7-The election- Things are eerily quiet here. The kids had their meal first thing this morning because the cooks needed to walk quite a long way to vote. The only thing I hear as I sit writing is the roosters, the goats and the generator. Oh, and now Noah waking up.
Some Photos before I go get the nappers up: (captions under each photo)
Standing in our bedroom this morning. My Christmas gift from Troy hanging above our bed. :)
The kitchen is on the left, the patio is on the right. Behind Hope and Ike is the family room. Through the archway is the office (where I am sitting to post this) and to the right of the office archway are two bedrooms. One is ours and one is the four youngest kids bedroom. I am standing where Hope and Isaac were in the previous photo. So this is kichen to the right, patio to the left the whole mission team side of the house straight ahead- Britt has her room down there. (There are 8 bedrooms and 4 bathrooms on that end) Paige is pouring drinking water. We have done well remebering not to drink tap water.

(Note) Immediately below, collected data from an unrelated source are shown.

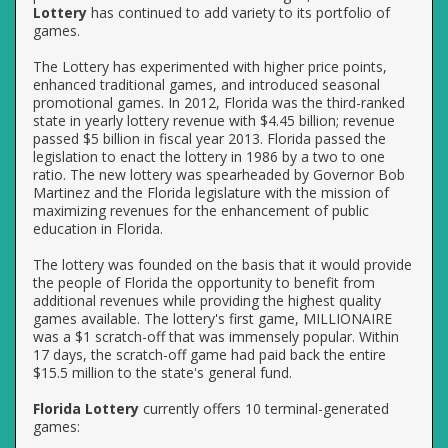
Lottery
has continued to add variety to its portfolio of
games.
The Lottery has experimented with higher price points,
enhanced traditional games, and introduced seasonal
promotional games. In 2012, Florida was the third-ranked
state in yearly lottery revenue with $4.45 billion; revenue
passed $5 billion in fiscal year 2013. Florida passed the
legislation to enact the lottery in 1986 by a two to one
ratio. The new lottery was spearheaded by Governor Bob
Martinez and the Florida legislature with the mission of
maximizing revenues for the enhancement of public
education in Florida.
The lottery was founded on the basis that it would provide
the people of Florida the opportunity to benefit from
additional revenues while providing the highest quality
games available. The lottery's first game, MILLIONAIRE
was a $1 scratch-off that was immensely popular. Within
17 days, the scratch-off game had paid back the entire
$15.5 million to the state's general fund.
Florida Lottery
currently offers 10 terminal-generated
games:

We plan to go walk around the village a bit this afternoon and give Britt the full tour. We will try to take photos when we are out and about. Maybe we will do a little exit polling for you too so we can try and gauge the winner of the elections. Unlike major media outlets we will not disclose the winner until we are sure -- we want to be responsible journalists. No hanging chads either. (Oh, by the way, the ballots had photos of the candidates because so many Haitians cannot read.)